There is a national trend in angel investing as angel investors continue to retreat from seed and startup stage deals and seek ventures with more established track records. Contrary to the public musings we’ve seen in Milwaukee, it’s not a local phenomenon nor is it caused by Wisconsin “cultural issues.”
It’s simply a factual description of trends reflected in national angel investment data.
GA has historically participated in the Center for Venture Research Quarterly Study for the past 15 years. The latest report, “The Angel Investor Market in Q1Q2 2017: An endangered Seed Stage,” by Jeff Sohl, is here.
The purpose of this note is to offer for long term consideration the necessity to maintain robust deal flow and to lower risk where possible without losing all opportunity to invest.
(My favorite Mark Twain autobiography quote : “I was seldom able to see an opportunity until it had ceased to be one.”)
First, the facts. Our Golden Angels investments in 1Q2Q 2017 exactly mirror the report's findings. We invested about $3MM in this period (1Q and 2Q 2017).
None of it was seed or early stage.
It’s interesting to note that in three of these we’d not have had the opportunity except that we were seed investors. One company was a slide deck when we invested; another was a pre-revenue company with a very early product and a third had a few customers and almost no revenue.
Sohl points out that inflated valuations and a robust public market may be part of the reason for this phenomenon. Whatever it is caused by, it’s a fact. Over the long term, either investors find ways to maintain this flow of opportunity or run the risk of losing out.
One of the concrete steps we’ve taken in this regard is the expansion of our venture day program. In our recent 4Q 2017 FinTech program, we invested in five companies, of which three were early stage with no revenue or prior investment. Two are later stage with early revenue and prior investment.
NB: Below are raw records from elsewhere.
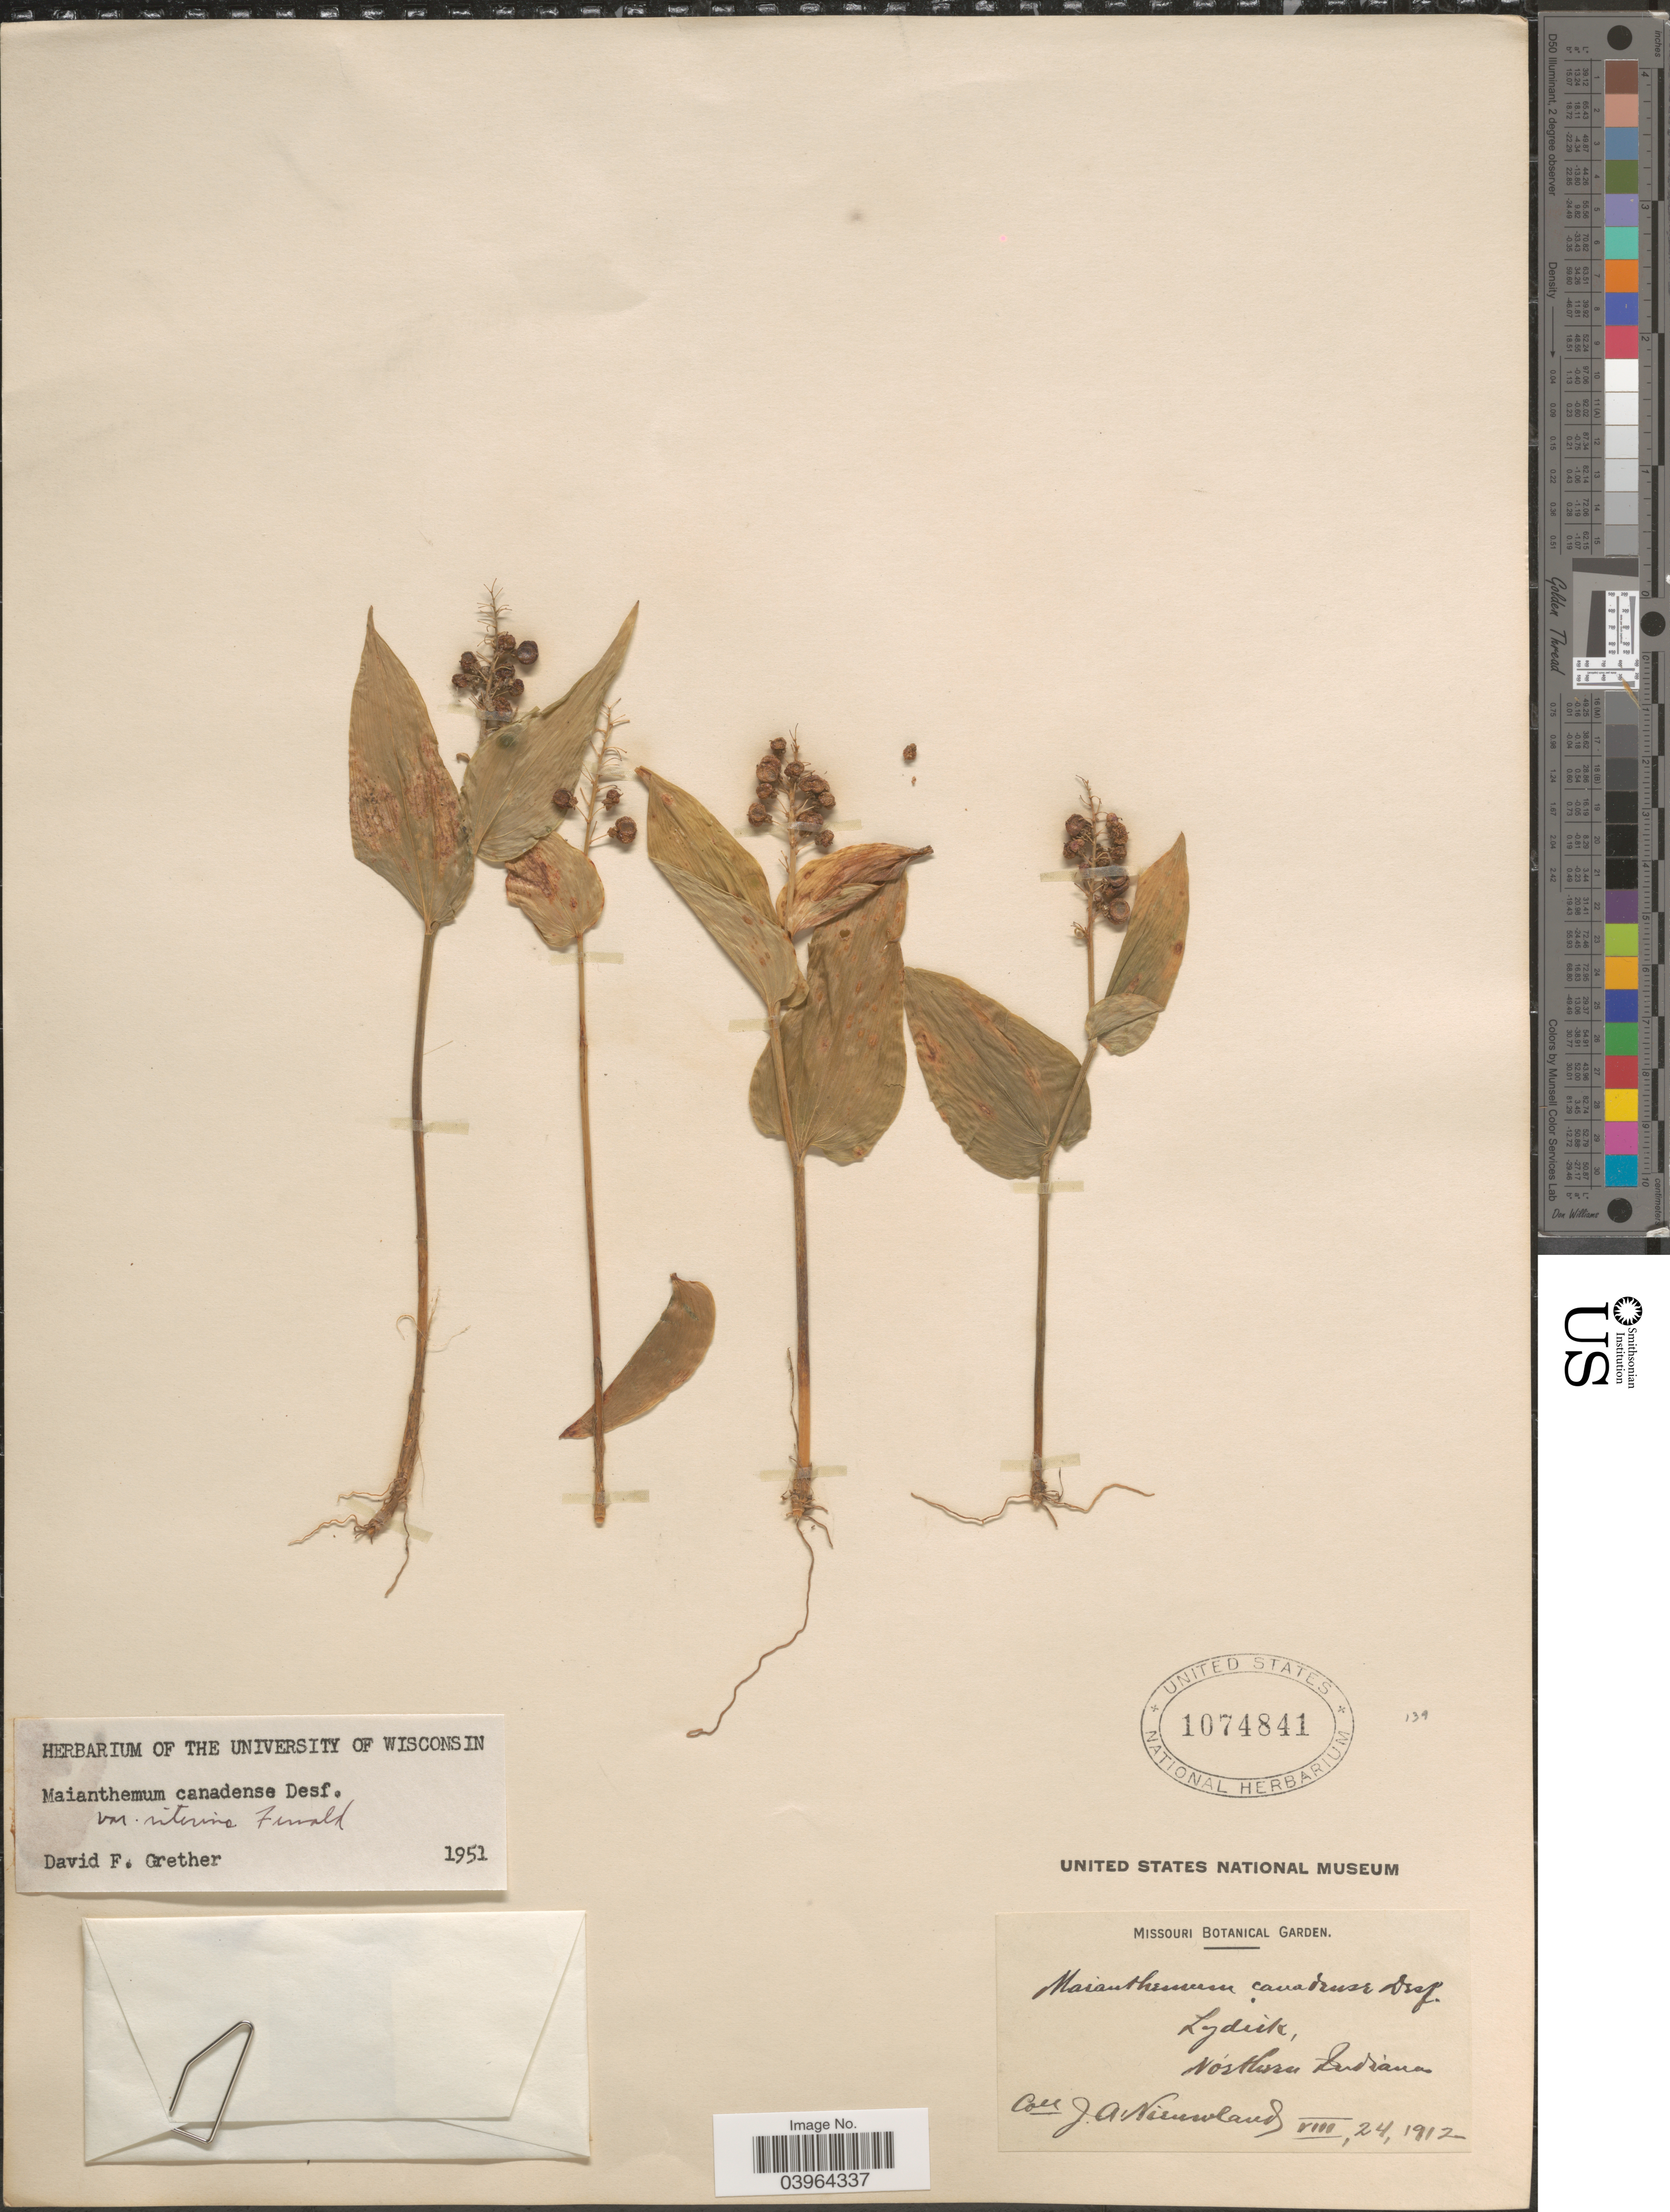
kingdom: Plantae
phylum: Tracheophyta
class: Liliopsida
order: Asparagales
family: Asparagaceae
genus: Maianthemum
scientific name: Maianthemum canadense var. interius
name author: Fernald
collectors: J. A. Nieuwland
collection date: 1912-08-24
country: United States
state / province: Indiana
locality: Lydick.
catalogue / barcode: US 1074841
The venture day had the effect of adding concentration of company experience and expertise in the room which led us to be able to make these investments.
We created a fund for the companies chosen after presenting on the day, and we had the added benefit of diversifying our holdings and being able to reinvest if we chose.
Pressure to invest in very early startups continues, of course, so another step we’ve continued to use is to meet with many companies. Our practice continues to be seek out these meetings and as appropriate, bring them to the deal committees, and where practical, to offer longitudinal assistance prior to an investment. We use our network of 200 people to make that work.
The idea here is more than screening.
As an example, we introduced a local entrepreneur to a portfolio company of our VC partners in California. I thought their app might be a good fit. Testing is now underway. This makes the startup more investable, potentially, and gives us an opportunity if things progress.
We take dozens of meetings every week. Just yesterday, the list included meetings or calls with two AgTech companies; a medical equipment company; an EdTEch company; an MCW startup backed by Peter Thiel and others; and a fish farm.
We often propose high potential ideas for our group consideration, but with the risk reducing practice of further diligence and, where appropriate, evidence of customer acceptance. This takes more work than a “take it or leave it” approach, but based on experience, has the potential to yield better results.
The conclusion of all of this is that we recognize that for now our investing patterns are following national trends and we continue to look for solid, backable early stage opportunities that may be higher risk but also higher upside. We are strengthening our venture day strategy heading into this fall’s AgTech event.